Consequentemente, as funções psicológicas evoluem de uma natureza natural para uma natureza cultural quando são mediadas. Através da mediação de outras pessoas, o indivíduo transforma as relações sociais em funções psicológicas que passam a operar como intrínsecas à sua própria personalidade.
Importância da FPS na Psicologia Histórico-Cultural
Para Vigotski, a consciência é a habilidade do ser humano para contemplar a própria atividade, ou seja, a ação é ponderada no indivíduo que adquire consciência da atividade em questão. De forma resumida, podemos afirmar que a consciência é o agente da atividade. Existe uma conexão íntima entre os conceitos de consciência e de agente.

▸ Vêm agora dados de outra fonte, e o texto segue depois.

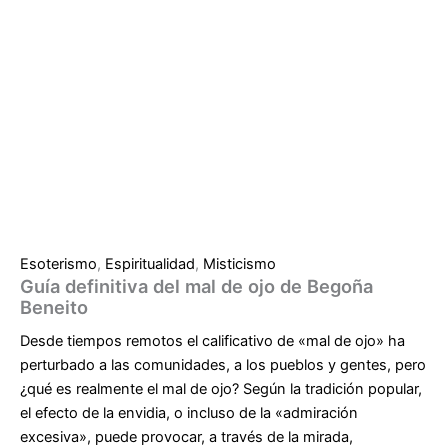
Esoterismo
,
Espiritualidad
,
Misticismo
Guía definitiva del mal de ojo de Begoña
Beneito
Desde tiempos remotos el calificativo de «mal de ojo» ha
perturbado a las comunidades, a los pueblos y gentes, pero
¿qué es realmente el mal de ojo? Según la tradición popular,
el efecto de la envidia, o incluso de la «admiración
excesiva», puede provocar, a través de la mirada,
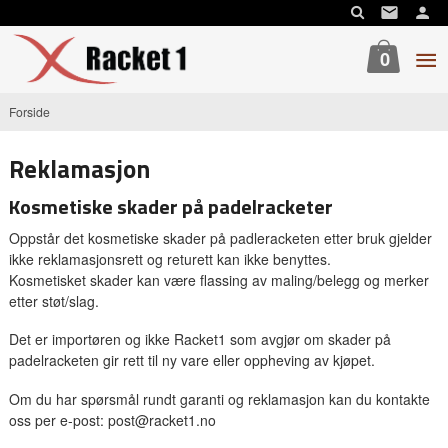
Gå
til
innholdet
0
Forside
Reklamasjon
Kosmetiske skader på padelracketer
Oppstår det kosmetiske skader på padleracketen etter bruk gjelder
ikke reklamasjonsrett og returett kan ikke benyttes.
Kosmetisket skader kan være flassing av maling/belegg og merker
etter støt/slag.
Det er importøren og ikke Racket1 som avgjør om skader på
padelracketen gir rett til ny vare eller oppheving av kjøpet.
Om du har spørsmål rundt garanti og reklamasjon kan du kontakte
oss per e-post: post@racket1.no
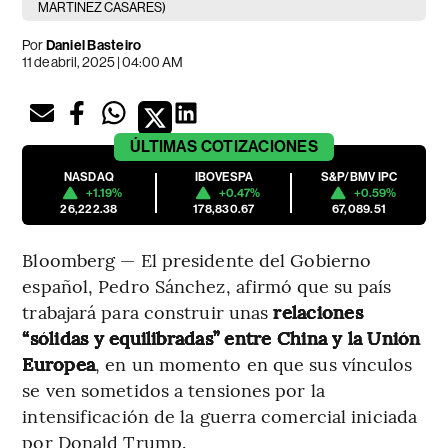
MARTINEZ CASARES)
Por
Daniel Basteiro
11 de abril, 2025 | 04:00 AM
ÚLTIMAS
COTIZACIONES
NASDAQ
IBOVESPA
S&P/BMV IPC
+1.19%
+0.47%
+0.59%
26,222.38
178,830.67
67,089.51
Bloomberg — El presidente del Gobierno
español, Pedro Sánchez, afirmó que su país
trabajará para construir unas
relaciones
“sólidas y equilibradas” entre China y la Unión
Europea
, en un momento en que sus vínculos
se ven sometidos a tensiones por la
intensificación de la guerra comercial iniciada
por Donald Trump.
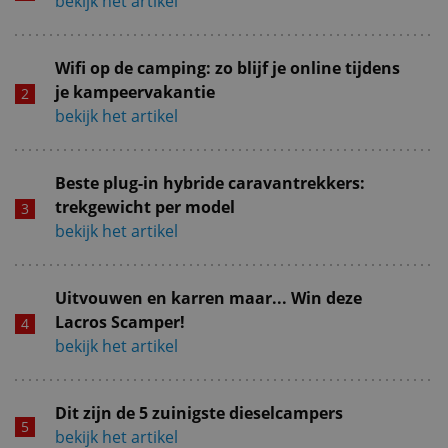
bekijk het artikel
Wifi op de camping: zo blijf je online tijdens
je kampeervakantie
bekijk het artikel
Beste plug-in hybride caravantrekkers:
trekgewicht per model
bekijk het artikel
Uitvouwen en karren maar... Win deze
Lacros Scamper!
bekijk het artikel
Dit zijn de 5 zuinigste dieselcampers
bekijk het artikel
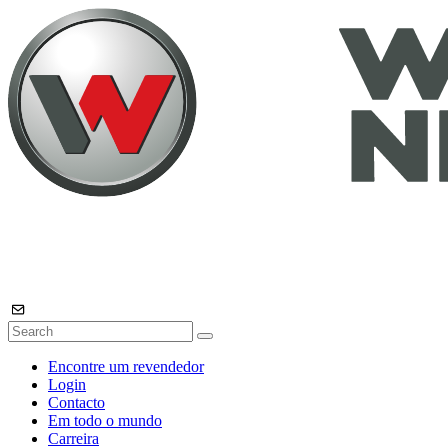
Encontre um revendedor
Login
Contacto
Em todo o mundo
Carreira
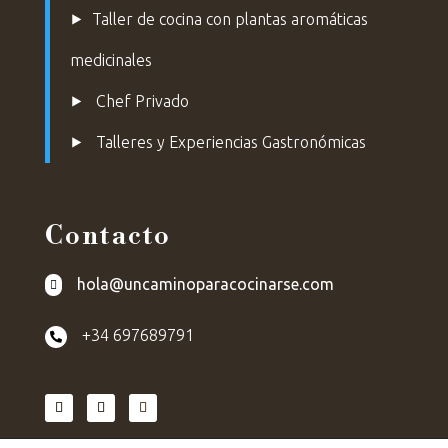
⯈
Taller de cocina con plantas aromáticas
medicinales
⯈
Chef Privado
⯈ Talleres y Experiencias Gastronómicas
Contacto
hola@uncaminoparacocinarse.com

+34 697689791

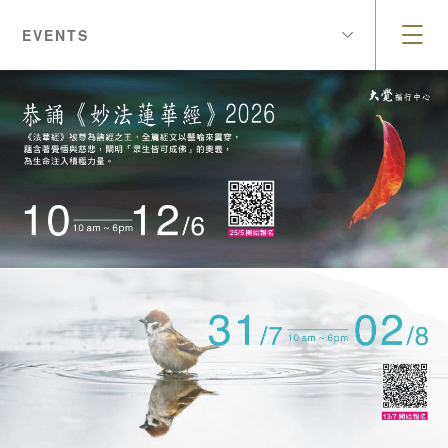
EVENTS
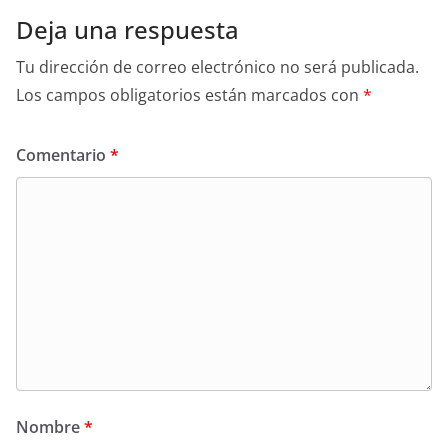
Deja una respuesta
Tu dirección de correo electrónico no será publicada.
Los campos obligatorios están marcados con
*
Comentario
*
Nombre
*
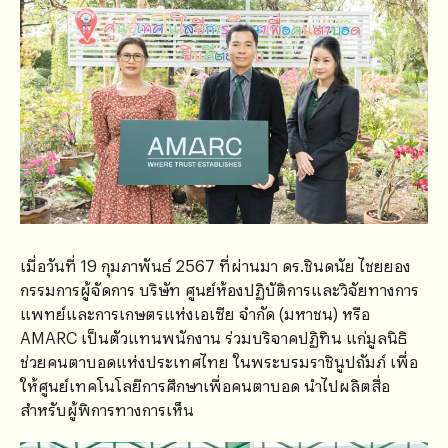
เมื่อวันที่ 19 กุมภาพันธ์ 2567 ที่ผ่านมา ดร.ชินดนัย ไชยยอง
กรรมการผู้จัดการ บริษัท ศูนย์ห้องปฏิบัติการและวิจัยทางการ
แพทย์และการเกษตรแห่งเอเซีย จำกัด (มหาชน) หรือ
AMARC เป็นตัวแทนพนักงาน ร่วมบริจาคปฏิทิน แก่มูลนิธิ
ช่วยคนตาบอดแห่งประเทศไทย ในพระบรมราชินูปถัมภ์ เพื่อ
ให้ศูนย์เทคโนโลยีการศึกษาเพื่อคนตาบอด นำไปผลิตสื่อ
สำหรับผู้พิการทางการเห็น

Para compreender a relação entre as funções psicológicas superiores e as funções psicológicas inferiores, Vigotskise valeu de um conceito da dialética hegeliana, a noção de superação.
Hegel delineia o duplo significado da expressão “superar”, que envolve tanto a eliminação e negação quanto a conservação. Nessa perspectiva, as funções psicológicas elementares não são simplesmente eliminadas, mas sim incorporadas; elas sofrem uma transformação e são preservadas nas funções psicológicas superiores, como uma dimensão subjacente.
O nível inferior não é anulado quando o novo surge, mas sim superado por ele, sendo dialeticamente negado pelo novo, e passa a existir dentro do novo contexto. Na dinâmica das funções psicológicas superiores, não há uma função que predomina de forma exclusiva; todas estão interligadas.
Entretanto, em determinados momentos, uma função pode emergir mais proeminentemente, estabelecendo uma hierarquia entre as funções.
Hierarquia situacional das funções psicológicas
É importante notar que essa hierarquia é situacional. Os sentimentos, pensamentos e vontades estão entrelaçados, assim como todas as funções psicológicas. Em outras palavras, não há uma função isolada, nem um pensamento puro, e tampouco um afeto desprovido de influências, mas sim conexões funcionais contínuas na consciência.
Nesse contexto, os sentimentos, quando conscientes, são permeados pelos pensamentos, e os pensamentos são influenciados pelos sentimentos, sendo que ambos ocorrem a partir dos processos volitivos e influenciam esses mesmos processos.
Ainda segundo Vigotski, nada existe de forma isolada; as funções psicológicas superiores não surgem independentemente das relações sociais que as enriquecem. Portanto, é por meio das interações entre indivíduos e por meio deles que as funções psicológicas superiores se formam.
Através da conexão com outras pessoas, ocorre a transformação dos processos que se manifestam no âmbito social em processos que ocorrem no âmbito individual:
“Um indivíduo ordena e outro cumpre. O indivíduo ordena a si mesmo e ele mesmo cumpre”
Vigotski
Esse processo é aplicável tanto para cada uma das funções psicológicas superiores quanto para a formação da personalidade de um indivíduo, ou seja, a personalidade assume sua forma com base em como é percebida pelos outros:
“A personalidade se converte para si naquilo que ela é para os demais, através do que ela se apresenta aos demais”
Vigotski
Vigotski enfatizou a distinção entre o desenvolvimento cultural e social da conduta psicológico-cultural e o desenvolvimento biológico-natural, argumentando que o desenvolvimento psicológico tem características únicas e é principalmente caracterizado pelo desenvolvimento (criação e utilização) de signos.
Logo, na clínica histórico-cultural as funções superiores devem ser a matéria que os psicólogos utilizam para compreender e analisar os indivíduos.